It's telling that he uses so many words to do it. Compared to the protagonist of Paul Thomas Anderson's last film – simply, "an oil man" – The Master is more than just an adjective and noun. He's a whole bunch of nouns. It’s even more telling that we never hear Freddy’s own introduction. He’s an "able-bodied seaman”, but those words come out of Dodd’s mouth, not his.


Their meeting marks the start of a fascinating relationship, one that sees Dodd’s charismatically hirsute cult leader consume the former naval officer; soon, his voice is seeping into his flashbacks, his giant moustache sucking out the other’s identity with its hairy gravitational pull.


Oh yes, like Anderson’s brilliant film before it, The Master is a blinding look at what happens when two powerful forces collide. Unlike Anderson’s brilliant film before it, though, The Master never really finds an ending.


There is some development to see as Freddy struggles to find himself. Washed up in the wake of the war, he’s a bow-legged loser who can't talk straight – a fantastic, wonky-mouthed turn by Phoenix, who starts off groping sand women on the beach and ends attempting it with the real thing. But that’s as close as we get to a conclusion. Instead, Anderson is happy to leave us wandering, never moving forwards but always looking back. Stunning shots of slow-motion water drifting in the wake of a boat flash up every few minutes, evoking nostalgia almost as easily as Ella Fitzgerald crooning Get Thee Behind Me Satan in the background.


It’s a fitting theme for Freddy, whose disoriented limbo no doubt represents the whole country post-conflict, just as his knack for moonshining any object (a coconut, a cabbage, some mouthwash) echoes Dodd’s ability to concoct addictive nonsense out of thin air. As for Hoffman, his calculating showman is intimidating yet charming, eulogising about rising above animal urges one minute and sinking into depravity the next.


There’s a sense that Anderson is reaching outwards, as with There Will Be Blood, to explore a key flaw in America’s (or, indeed, our own) nature: the longing for past certainty, the need for a crutch to fill some perceived hole. But if The Master raises these kinds of lofty issues, it never quite wrestles them into a fully satisfying film. Die-hard Anderson devotees would say that’s the point. Others may stretch, fiddle and yawn.


At least it gives Jonny Greenwood’s score a chance to steal the show. An unsettling mix of ever-shifting rhythms, it’s a hypnotic piece that captures the sound of a population in disarray, slowly retuning itself up into one discordant mess. It achieves everything Anderson aims to in under 46 minutes.


Still, there are undeniably moments of real impact on-screen. One scene sees Freddy explode with rage, while Dodd stands in the corner of the frame, coolly watching his work pay off. Then, halfway through, his wife (Amy Adams) seizes control of Quell – and our perspective. “What colour are my eyes?” she asks, before demanding he change them. It’s a terrifying demonstration of psychological power, one compounded even further in a bathroom scene that hints that Adams is really the one driving The Cause forward.


Most of all, though, it’s the repeated cycle of questions and answers that lulls you into a stupor – and grates away at your mental stamina. “What’s your name?” says Dodd. “Freddy Quell,” he answers. “Say it again,” comes the reply.


Just like The Master ordering his guinea pig to walk back and forth across a room, Anderson sends us scuttling into one wall, then another, and continues to do so for two and a half hours. For some followers, that’s enough to make it a masterpiece.


“Is The Master a five-star film?” they ask themselves. Then they ask it again. And again. And again.

[PROVIDED MATERIAL]
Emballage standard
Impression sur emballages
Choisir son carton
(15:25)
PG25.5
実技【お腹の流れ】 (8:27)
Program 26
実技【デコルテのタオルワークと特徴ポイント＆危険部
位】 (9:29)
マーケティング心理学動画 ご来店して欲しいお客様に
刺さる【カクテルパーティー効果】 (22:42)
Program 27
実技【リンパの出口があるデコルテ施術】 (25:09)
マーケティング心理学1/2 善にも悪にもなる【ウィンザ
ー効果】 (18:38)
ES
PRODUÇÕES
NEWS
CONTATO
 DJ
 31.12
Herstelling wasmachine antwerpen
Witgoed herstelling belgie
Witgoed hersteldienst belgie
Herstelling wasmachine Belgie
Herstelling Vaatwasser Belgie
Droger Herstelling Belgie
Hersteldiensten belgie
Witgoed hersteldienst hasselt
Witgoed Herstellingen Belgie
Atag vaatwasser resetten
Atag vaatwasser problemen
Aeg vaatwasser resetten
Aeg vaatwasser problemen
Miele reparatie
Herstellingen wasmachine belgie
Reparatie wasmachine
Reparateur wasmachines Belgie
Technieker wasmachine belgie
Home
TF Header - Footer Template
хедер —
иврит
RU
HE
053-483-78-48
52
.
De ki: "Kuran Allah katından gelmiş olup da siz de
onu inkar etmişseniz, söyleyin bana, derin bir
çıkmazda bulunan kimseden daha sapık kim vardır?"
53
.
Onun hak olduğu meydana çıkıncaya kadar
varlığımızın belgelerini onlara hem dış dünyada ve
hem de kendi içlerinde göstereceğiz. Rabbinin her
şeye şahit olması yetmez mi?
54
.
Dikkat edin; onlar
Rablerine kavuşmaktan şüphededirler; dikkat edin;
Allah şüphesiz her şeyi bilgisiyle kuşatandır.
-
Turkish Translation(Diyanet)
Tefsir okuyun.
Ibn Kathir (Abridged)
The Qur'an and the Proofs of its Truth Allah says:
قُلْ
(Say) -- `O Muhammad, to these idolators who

[WHAT TO WORK ON] Transcribe the passage of the review of The Master that begins at the words "Their meeting marks" and ends after "finds an ending.". The entries were taken from a separate source and have no connection to the review of The Master.

[OUTPUT FOR THIS EXERCISE]
Their meeting marks the start of a fascinating relationship, one that sees Dodd’s charismatically hirsute cult leader consume the former naval officer; soon, his voice is seeping into his flashbacks, his giant moustache sucking out the other’s identity with its hairy gravitational pull.


Oh yes, like Anderson’s brilliant film before it, The Master is a blinding look at what happens when two powerful forces collide. Unlike Anderson’s brilliant film before it, though, The Master never really finds an ending.